EXERCISE BRIEF: Using the data below, gather each line that includes the word "Chest".

Stored data entries:
----

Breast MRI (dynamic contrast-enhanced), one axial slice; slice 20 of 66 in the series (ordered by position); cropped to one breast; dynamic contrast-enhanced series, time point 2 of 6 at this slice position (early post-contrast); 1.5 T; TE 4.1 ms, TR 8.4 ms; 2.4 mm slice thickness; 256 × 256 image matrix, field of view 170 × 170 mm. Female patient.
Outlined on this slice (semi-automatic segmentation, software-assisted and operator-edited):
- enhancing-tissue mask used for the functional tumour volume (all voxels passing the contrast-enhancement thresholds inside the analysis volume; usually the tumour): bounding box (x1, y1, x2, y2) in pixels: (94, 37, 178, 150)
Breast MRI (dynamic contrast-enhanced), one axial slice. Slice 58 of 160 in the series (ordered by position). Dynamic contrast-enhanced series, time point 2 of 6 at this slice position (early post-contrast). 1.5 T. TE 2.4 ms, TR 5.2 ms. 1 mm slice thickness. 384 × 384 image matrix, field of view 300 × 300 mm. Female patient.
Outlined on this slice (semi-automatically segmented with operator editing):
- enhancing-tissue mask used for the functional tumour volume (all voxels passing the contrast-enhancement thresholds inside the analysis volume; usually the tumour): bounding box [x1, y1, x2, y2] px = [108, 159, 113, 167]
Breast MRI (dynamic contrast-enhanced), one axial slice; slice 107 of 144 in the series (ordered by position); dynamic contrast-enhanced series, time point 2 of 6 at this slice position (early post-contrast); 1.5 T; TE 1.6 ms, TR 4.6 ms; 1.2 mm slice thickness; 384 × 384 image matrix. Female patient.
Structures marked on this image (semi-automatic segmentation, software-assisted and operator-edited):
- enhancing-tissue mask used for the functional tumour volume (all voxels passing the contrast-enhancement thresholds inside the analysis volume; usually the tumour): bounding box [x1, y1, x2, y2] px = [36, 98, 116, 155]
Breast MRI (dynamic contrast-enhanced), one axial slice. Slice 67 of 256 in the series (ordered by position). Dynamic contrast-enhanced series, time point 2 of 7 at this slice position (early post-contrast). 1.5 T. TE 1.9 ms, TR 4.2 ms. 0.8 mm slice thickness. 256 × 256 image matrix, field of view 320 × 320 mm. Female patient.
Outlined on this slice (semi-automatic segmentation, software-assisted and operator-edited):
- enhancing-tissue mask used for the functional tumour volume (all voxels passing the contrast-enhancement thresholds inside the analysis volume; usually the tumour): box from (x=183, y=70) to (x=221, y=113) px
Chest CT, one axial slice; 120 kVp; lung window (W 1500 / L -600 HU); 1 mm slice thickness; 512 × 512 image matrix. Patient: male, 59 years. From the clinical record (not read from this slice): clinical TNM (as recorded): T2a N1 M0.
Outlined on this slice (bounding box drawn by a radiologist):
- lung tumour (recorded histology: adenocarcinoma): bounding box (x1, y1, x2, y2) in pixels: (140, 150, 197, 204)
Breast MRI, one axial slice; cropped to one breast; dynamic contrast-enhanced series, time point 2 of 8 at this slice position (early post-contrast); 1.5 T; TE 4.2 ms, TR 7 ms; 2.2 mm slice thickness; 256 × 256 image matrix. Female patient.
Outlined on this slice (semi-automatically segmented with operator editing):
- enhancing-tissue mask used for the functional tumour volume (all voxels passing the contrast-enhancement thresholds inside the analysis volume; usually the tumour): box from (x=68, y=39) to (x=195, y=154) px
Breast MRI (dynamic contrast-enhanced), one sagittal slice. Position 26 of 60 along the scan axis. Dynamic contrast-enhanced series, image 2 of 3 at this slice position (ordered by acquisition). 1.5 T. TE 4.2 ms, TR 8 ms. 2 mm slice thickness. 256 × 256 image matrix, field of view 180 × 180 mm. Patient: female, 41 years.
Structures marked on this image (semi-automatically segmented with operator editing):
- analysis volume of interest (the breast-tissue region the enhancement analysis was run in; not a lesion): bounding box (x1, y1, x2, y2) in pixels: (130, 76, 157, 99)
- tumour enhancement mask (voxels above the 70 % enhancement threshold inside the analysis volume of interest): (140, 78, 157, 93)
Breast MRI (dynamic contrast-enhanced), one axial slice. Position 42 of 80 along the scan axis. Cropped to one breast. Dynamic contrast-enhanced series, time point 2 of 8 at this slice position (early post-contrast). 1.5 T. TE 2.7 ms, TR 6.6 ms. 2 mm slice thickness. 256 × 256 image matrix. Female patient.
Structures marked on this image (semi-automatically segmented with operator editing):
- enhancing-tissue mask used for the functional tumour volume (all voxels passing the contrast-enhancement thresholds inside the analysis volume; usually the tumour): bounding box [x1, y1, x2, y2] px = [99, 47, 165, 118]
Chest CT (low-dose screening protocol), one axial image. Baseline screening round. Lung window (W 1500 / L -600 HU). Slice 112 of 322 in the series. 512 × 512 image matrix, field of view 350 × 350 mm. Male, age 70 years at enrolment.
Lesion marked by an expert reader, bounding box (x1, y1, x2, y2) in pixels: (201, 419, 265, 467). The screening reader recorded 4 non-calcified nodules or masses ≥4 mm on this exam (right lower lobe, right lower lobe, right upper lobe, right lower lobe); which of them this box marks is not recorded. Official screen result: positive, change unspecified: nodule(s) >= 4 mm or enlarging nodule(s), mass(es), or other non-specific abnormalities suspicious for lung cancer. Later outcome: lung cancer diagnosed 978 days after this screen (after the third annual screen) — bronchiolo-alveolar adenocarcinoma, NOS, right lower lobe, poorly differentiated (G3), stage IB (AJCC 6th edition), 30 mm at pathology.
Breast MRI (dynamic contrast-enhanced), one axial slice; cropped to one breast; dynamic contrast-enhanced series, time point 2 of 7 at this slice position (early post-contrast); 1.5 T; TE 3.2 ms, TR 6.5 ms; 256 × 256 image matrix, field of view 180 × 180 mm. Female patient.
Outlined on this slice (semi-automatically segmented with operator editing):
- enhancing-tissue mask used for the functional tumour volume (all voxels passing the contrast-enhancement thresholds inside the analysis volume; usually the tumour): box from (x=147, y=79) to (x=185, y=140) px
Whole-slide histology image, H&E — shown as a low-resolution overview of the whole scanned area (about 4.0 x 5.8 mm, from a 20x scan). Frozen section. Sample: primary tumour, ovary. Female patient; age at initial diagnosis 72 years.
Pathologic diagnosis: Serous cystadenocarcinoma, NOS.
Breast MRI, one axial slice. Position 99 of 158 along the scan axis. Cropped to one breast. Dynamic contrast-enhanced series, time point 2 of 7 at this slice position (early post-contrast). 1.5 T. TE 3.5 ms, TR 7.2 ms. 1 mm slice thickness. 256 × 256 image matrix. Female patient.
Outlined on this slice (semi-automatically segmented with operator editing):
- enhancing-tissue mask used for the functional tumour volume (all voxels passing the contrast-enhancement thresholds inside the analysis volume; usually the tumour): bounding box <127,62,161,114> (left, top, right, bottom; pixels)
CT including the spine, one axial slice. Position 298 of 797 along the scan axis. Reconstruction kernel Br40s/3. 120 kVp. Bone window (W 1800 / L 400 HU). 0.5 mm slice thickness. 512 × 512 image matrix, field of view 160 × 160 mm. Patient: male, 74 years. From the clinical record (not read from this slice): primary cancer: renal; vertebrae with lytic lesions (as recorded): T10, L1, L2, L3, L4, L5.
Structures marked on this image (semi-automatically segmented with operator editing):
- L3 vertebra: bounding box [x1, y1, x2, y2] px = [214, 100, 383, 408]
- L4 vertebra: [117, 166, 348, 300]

----

RESULT:
Chest CT, one axial slice; 120 kVp; lung window (W 1500 / L -600 HU); 1 mm slice thickness; 512 × 512 image matrix. Patient: male, 59 years. From the clinical record (not read from this slice): clinical TNM (as recorded): T2a N1 M0.
Chest CT (low-dose screening protocol), one axial image. Baseline screening round. Lung window (W 1500 / L -600 HU). Slice 112 of 322 in the series. 512 × 512 image matrix, field of view 350 × 350 mm. Male, age 70 years at enrolment.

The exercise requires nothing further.